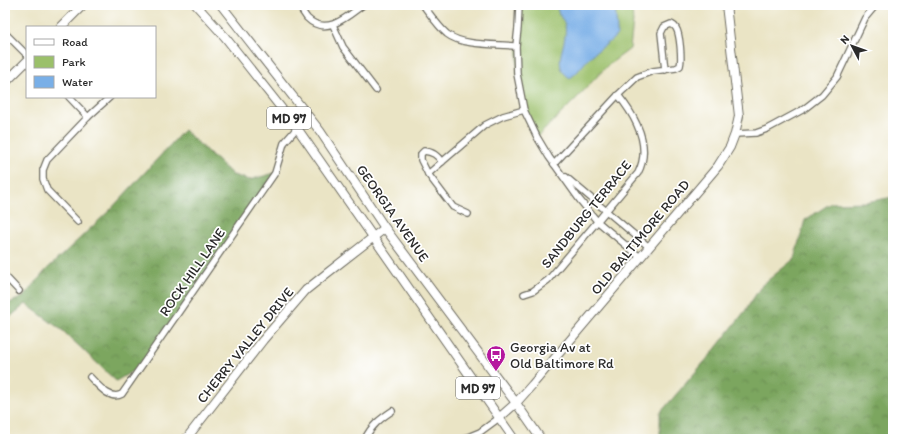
<svg xmlns="http://www.w3.org/2000/svg" width="898" height="444" font-family="Itim,sans-serif">
  <style>
    .green { fill: #9bc06a; stroke: #63764a }
    .forest { fill: url(#forest-crowns); stroke: #546844 }
    .water { fill: #79afe7; stroke: #526d89 }
    .lines { fill: none; stroke-linecap: round; stroke-linejoin: round }
    .street-casing { stroke: #6e6c61; stroke-width: 8 }
    .secondary-casing { stroke: #6e6c61; stroke-width: 10 }
    .primary-casing { stroke: #6e6c61; stroke-width: 10 }
    .street { stroke: #fff; stroke-width: 5.5 }
    .secondary { stroke: #fff; stroke-width: 8 }
    .primary { stroke: #fff; stroke-width: 8 }
    .labels { text-anchor: middle; stroke-width: 3.5; stroke-linejoin: round; paint-order: stroke }
    .shield { fill: #fff; stroke: #6b6b6b; stroke-width: 1 }
    .shield-label { font-size: 13px; font-weight: bold; fill: #2b2b2b }
    .street-label { font-size: 14px; fill: #2b2b2b; stroke: #fff }
    .poi-label { font-size: 14px; fill: #2b2b2b; stroke: #fff; text-anchor: start }
  </style>
  <defs>
    <pattern id="forest-crowns" width="20" height="18" patternUnits="userSpaceOnUse"><rect width="20" height="18" fill="#7ca65e"/><path d="M2 6a3 3 0 1 1 6 0M12 15a3 3 0 1 1 6 0" fill="none" stroke="#66874e"/></pattern>
  </defs>
  <rect width="100%" height="100%" fill="#fff"/>
  <filter id="ink" filterUnits="userSpaceOnUse"><feTurbulence type="fractalNoise" baseFrequency=".025" numOctaves="2"/><feDisplacementMap in="SourceGraphic" scale="8" xChannelSelector="R" yChannelSelector="G"/><feConvolveMatrix kernelMatrix="1 2 1 2 8 2 1 2 1" color-interpolation-filters="sRGB"/></filter>
  <filter id="wash" filterUnits="userSpaceOnUse"><feTurbulence type="fractalNoise" baseFrequency=".012" numOctaves="4" result="noise"/><feDisplacementMap in="SourceGraphic" scale="16" xChannelSelector="R" yChannelSelector="G"/><feGaussianBlur stdDeviation="0.9" result="paint"/><feColorMatrix in="noise" values="0 0 0 0 0 0 0 0 0 0 0 0 0 0 0 0 0 1.4 0 .05"/><feComposite in="paint" operator="in"/></filter>
  <g filter="url(#wash)">
    <rect width="100%" height="100%" fill="#eae4c5"/>
    <path class="green" d="M519,5H639L632,9L633,21L630,49L607,66L574,101L537,137L524,110L517,74Z"/>
    <g class="forest">
      <path d="M184,130L233,175L249,180L275,173L143,365L116,381L63,331L26,304L5,321V305L23,297L47,269L110,210Z"/>
      <path d="M893,197V439H660V413L712,353L745,311L762,285L794,259L805,220L831,203L866,202Z"/>
    </g>
    <path class="water" d="M557,5H615L617,30V35C609,44 598,49 590,57C583,64 578,73 570,78C549,65 569,44 565,25C564,21 561,18 559,14C558,12 557,8 557,5Z"/>
  </g>
  <g filter="url(#ink)">
    <g class="lines">
      <defs>
        <g id="street">
          <path d="M298,5C301,9 304,14 307,18C326,37 348,16 363,5"/>
          <path d="M423,5C430,14 438,26 447,34C462,46 496,44 516,46"/>
          <path d="M519,5L518,28L516,46L517,74L524,110L537,137L549,157L579,199L597,221L640,257"/>
          <path d="M333,25L343,47L376,90"/>
          <path d="M5,33L27,55"/>
          <path d="M69,97L88,117"/>
          <path d="M735,134L756,133L767,129L804,109L822,95L837,77L865,18L876,5"/>
          <path d="M554,164L618,95L637,77L653,71L676,68L680,66C682,59 680,34 676,28C674,25 673,25 671,24L664,27L661,33L665,70"/>
          <path d="M428,174L421,160V154L424,151C433,152 437,155 442,162"/>
          <path d="M566,177L649,247"/>
          <path d="M468,214L453,207L428,174L485,125L503,116L524,110"/>
          <path d="M78,222L47,190L43,179V170L47,160L88,117L110,97"/>
          <path d="M5,276L19,291"/>
          <path d="M524,294L533,291L548,280L638,173C652,146 635,116 618,95"/>
          <path d="M90,377C98,385 110,401 122,394L275,173L284,143L297,128"/>
          <path d="M365,439C371,426 380,419 392,411"/>
          <path d="M463,439L480,432L499,418"/>
        </g>
        <g id="secondary">
          <path d="M61,27L83,5"/>
          <path d="M5,83L27,61"/>
          <path d="M499,418L516,403L532,385L718,166L730,147L735,134L739,116L726,5"/>
          <path d="M186,439L263,340L306,290L326,274L385,228"/>
        </g>
        <g id="primary">
          <path d="M196,5L225,37L297,128L514,439"/>
          <path d="M221,5L320,131L385,228L516,403L541,439"/>
        </g>
      </defs>
      <use href="#street" class="street-casing"/>
      <use href="#secondary" class="secondary-casing"/>
      <use href="#primary" class="primary-casing"/>
      <use href="#street" class="street"/>
      <use href="#secondary" class="secondary"/>
      <use href="#primary" class="primary"/>
    </g>
  </g>
  <defs>
    <symbol id="bus-pin" viewBox="-11 -11 22 30"><path d="M0 17L-7.5 6A9.5 9.5 0 1 1 7.5 6Z" fill="#b5179e" stroke="#fff"/><path d="M-5-6H5V4H4V6H2V4H-2V6H-4V4H-5ZM-3.5-4V0h7V-4ZM-3.5 1.2v1.5H-2V1.2ZM2 1.2v1.5H3.5V1.2Z" fill="#fff"/></symbol>
  </defs>
  <g fill-rule="evenodd">
    <use href="#bus-pin" x="485" y="344" width="22" height="30"/>
  </g>
  <g class="labels">
    <g class="shield">
      <rect x="267" y="107" width="44" height="22" rx="3"/>
      <rect x="456" y="377" width="44" height="22" rx="3"/>
    </g>
    <g class="shield-label">
      <text x="289" y="123">MD 97</text>
      <text x="478" y="393">MD 97</text>
    </g>
    <g class="street-label">
      <text transform="translate(393 213) rotate(55)" y="5">GEORGIA AVENUE</text>
      <text transform="translate(586 214) rotate(-51)" y="5">SANDBURG TERRACE</text>
      <text transform="translate(640 237) rotate(-50)" y="5">OLD BALTIMORE ROAD</text>
      <text transform="translate(192 272) rotate(-55)" y="5">ROCK HILL LANE</text>
      <text transform="translate(245 345) rotate(-51)" y="5">CHERRY VALLEY DRIVE</text>
    </g>
    <g class="poi-label">
      <text x="510" y="352">Georgia Av at<tspan x="510" dy="16">Old Baltimore Rd</tspan></text>
    </g>
  </g>
  <rect width="898" height="444" fill="none" stroke="#fff" stroke-width="20"/>
  <rect x="26" y="26" width="130" height="72" fill="#ffffff" stroke="#aaaaaa"/>
  <rect x="34" y="39" width="20" height="6" fill="#ffffff" stroke="#aaaaaa"/>
  <text x="62" y="46" font-size="12" fill="#2b2b2b">Road</text>
  <rect x="34" y="56" width="20" height="12" fill="#9bc06a" stroke="#aaaaaa"/>
  <text x="62" y="66" font-size="12" fill="#2b2b2b">Park</text>
  <rect x="34" y="76" width="20" height="12" fill="#79afe7" stroke="#aaaaaa"/>
  <text x="62" y="86" font-size="12" fill="#2b2b2b">Water</text>
  <g transform="translate(852 46) rotate(311)" stroke="#ffffff" stroke-width="3" paint-order="stroke">
  <path d="M0-3L7 15L0 10L-7 15Z" fill="#2b2b2b"/>
  <text y="-6" font-size="11" font-weight="bold" text-anchor="middle" fill="#2b2b2b">N</text>
  </g>
</svg>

+ + + + + + +

:: EXERCISE GOAL ::
Repeat the data exactly, without the pictures.

:: WRITTEN ANSWER ::
<svg xmlns="http://www.w3.org/2000/svg" width="898" height="444" font-family="Itim,sans-serif">
  <style>
    .green { fill: #9bc06a; stroke: #63764a }
    .forest { fill: url(#forest-crowns); stroke: #546844 }
    .water { fill: #79afe7; stroke: #526d89 }
    .lines { fill: none; stroke-linecap: round; stroke-linejoin: round }
    .street-casing { stroke: #6e6c61; stroke-width: 8 }
    .secondary-casing { stroke: #6e6c61; stroke-width: 10 }
    .primary-casing { stroke: #6e6c61; stroke-width: 10 }
    .street { stroke: #fff; stroke-width: 5.5 }
    .secondary { stroke: #fff; stroke-width: 8 }
    .primary { stroke: #fff; stroke-width: 8 }
    .labels { text-anchor: middle; stroke-width: 3.5; stroke-linejoin: round; paint-order: stroke }
    .shield { fill: #fff; stroke: #6b6b6b; stroke-width: 1 }
    .shield-label { font-size: 13px; font-weight: bold; fill: #2b2b2b }
    .street-label { font-size: 14px; fill: #2b2b2b; stroke: #fff }
    .poi-label { font-size: 14px; fill: #2b2b2b; stroke: #fff; text-anchor: start }
  </style>
  <defs>
    <pattern id="forest-crowns" width="20" height="18" patternUnits="userSpaceOnUse"><rect width="20" height="18" fill="#7ca65e"/><path d="M2 6a3 3 0 1 1 6 0M12 15a3 3 0 1 1 6 0" fill="none" stroke="#66874e"/></pattern>
  </defs>
  <rect width="100%" height="100%" fill="#fff"/>
  <filter id="ink" filterUnits="userSpaceOnUse"><feTurbulence type="fractalNoise" baseFrequency=".025" numOctaves="2"/><feDisplacementMap in="SourceGraphic" scale="8" xChannelSelector="R" yChannelSelector="G"/><feConvolveMatrix kernelMatrix="1 2 1 2 8 2 1 2 1" color-interpolation-filters="sRGB"/></filter>
  <filter id="wash" filterUnits="userSpaceOnUse"><feTurbulence type="fractalNoise" baseFrequency=".012" numOctaves="4" result="noise"/><feDisplacementMap in="SourceGraphic" scale="16" xChannelSelector="R" yChannelSelector="G"/><feGaussianBlur stdDeviation="0.9" result="paint"/><feColorMatrix in="noise" values="0 0 0 0 0 0 0 0 0 0 0 0 0 0 0 0 0 1.4 0 .05"/><feComposite in="paint" operator="in"/></filter>
  <g filter="url(#wash)">
    <rect width="100%" height="100%" fill="#eae4c5"/>
    <path class="green" d="M519,5H639L632,9L633,21L630,49L607,66L574,101L537,137L524,110L517,74Z"/>
    <g class="forest">
      <path d="M184,130L233,175L249,180L275,173L143,365L116,381L63,331L26,304L5,321V305L23,297L47,269L110,210Z"/>
      <path d="M893,197V439H660V413L712,353L745,311L762,285L794,259L805,220L831,203L866,202Z"/>
    </g>
    <path class="water" d="M557,5H615L617,30V35C609,44 598,49 590,57C583,64 578,73 570,78C549,65 569,44 565,25C564,21 561,18 559,14C558,12 557,8 557,5Z"/>
  </g>
  <g filter="url(#ink)">
    <g class="lines">
      <defs>
        <g id="street">
          <path d="M298,5C301,9 304,14 307,18C326,37 348,16 363,5"/>
          <path d="M423,5C430,14 438,26 447,34C462,46 496,44 516,46"/>
          <path d="M519,5L518,28L516,46L517,74L524,110L537,137L549,157L579,199L597,221L640,257"/>
          <path d="M333,25L343,47L376,90"/>
          <path d="M5,33L27,55"/>
          <path d="M69,97L88,117"/>
          <path d="M735,134L756,133L767,129L804,109L822,95L837,77L865,18L876,5"/>
          <path d="M554,164L618,95L637,77L653,71L676,68L680,66C682,59 680,34 676,28C674,25 673,25 671,24L664,27L661,33L665,70"/>
          <path d="M428,174L421,160V154L424,151C433,152 437,155 442,162"/>
          <path d="M566,177L649,247"/>
          <path d="M468,214L453,207L428,174L485,125L503,116L524,110"/>
          <path d="M78,222L47,190L43,179V170L47,160L88,117L110,97"/>
          <path d="M5,276L19,291"/>
          <path d="M524,294L533,291L548,280L638,173C652,146 635,116 618,95"/>
          <path d="M90,377C98,385 110,401 122,394L275,173L284,143L297,128"/>
          <path d="M365,439C371,426 380,419 392,411"/>
          <path d="M463,439L480,432L499,418"/>
        </g>
        <g id="secondary">
          <path d="M61,27L83,5"/>
          <path d="M5,83L27,61"/>
          <path d="M499,418L516,403L532,385L718,166L730,147L735,134L739,116L726,5"/>
          <path d="M186,439L263,340L306,290L326,274L385,228"/>
        </g>
        <g id="primary">
          <path d="M196,5L225,37L297,128L514,439"/>
          <path d="M221,5L320,131L385,228L516,403L541,439"/>
        </g>
      </defs>
      <use href="#street" class="street-casing"/>
      <use href="#secondary" class="secondary-casing"/>
      <use href="#primary" class="primary-casing"/>
      <use href="#street" class="street"/>
      <use href="#secondary" class="secondary"/>
      <use href="#primary" class="primary"/>
    </g>
  </g>
  <defs>
    <symbol id="bus-pin" viewBox="-11 -11 22 30"><path d="M0 17L-7.5 6A9.5 9.5 0 1 1 7.5 6Z" fill="#b5179e" stroke="#fff"/><path d="M-5-6H5V4H4V6H2V4H-2V6H-4V4H-5ZM-3.5-4V0h7V-4ZM-3.5 1.2v1.5H-2V1.2ZM2 1.2v1.5H3.5V1.2Z" fill="#fff"/></symbol>
  </defs>
  <g fill-rule="evenodd">
    <use href="#bus-pin" x="485" y="344" width="22" height="30"/>
  </g>
  <g class="labels">
    <g class="shield">
      <rect x="267" y="107" width="44" height="22" rx="3"/>
      <rect x="456" y="377" width="44" height="22" rx="3"/>
    </g>
    <g class="shield-label">
      <text x="289" y="123">MD 97</text>
      <text x="478" y="393">MD 97</text>
    </g>
    <g class="street-label">
      <text transform="translate(393 213) rotate(55)" y="5">GEORGIA AVENUE</text>
      <text transform="translate(586 214) rotate(-51)" y="5">SANDBURG TERRACE</text>
      <text transform="translate(640 237) rotate(-50)" y="5">OLD BALTIMORE ROAD</text>
      <text transform="translate(192 272) rotate(-55)" y="5">ROCK HILL LANE</text>
      <text transform="translate(245 345) rotate(-51)" y="5">CHERRY VALLEY DRIVE</text>
    </g>
    <g class="poi-label">
      <text x="510" y="352">Georgia Av at<tspan x="510" dy="16">Old Baltimore Rd</tspan></text>
    </g>
  </g>
  <rect width="898" height="444" fill="none" stroke="#fff" stroke-width="20"/>
  <rect x="26" y="26" width="130" height="72" fill="#ffffff" stroke="#aaaaaa"/>
  <rect x="34" y="39" width="20" height="6" fill="#ffffff" stroke="#aaaaaa"/>
  <text x="62" y="46" font-size="12" fill="#2b2b2b">Road</text>
  <rect x="34" y="56" width="20" height="12" fill="#9bc06a" stroke="#aaaaaa"/>
  <text x="62" y="66" font-size="12" fill="#2b2b2b">Park</text>
  <rect x="34" y="76" width="20" height="12" fill="#79afe7" stroke="#aaaaaa"/>
  <text x="62" y="86" font-size="12" fill="#2b2b2b">Water</text>
  <g transform="translate(852 46) rotate(311)" stroke="#ffffff" stroke-width="3" paint-order="stroke">
  <path d="M0-3L7 15L0 10L-7 15Z" fill="#2b2b2b"/>
  <text y="-6" font-size="11" font-weight="bold" text-anchor="middle" fill="#2b2b2b">N</text>
  </g>
</svg>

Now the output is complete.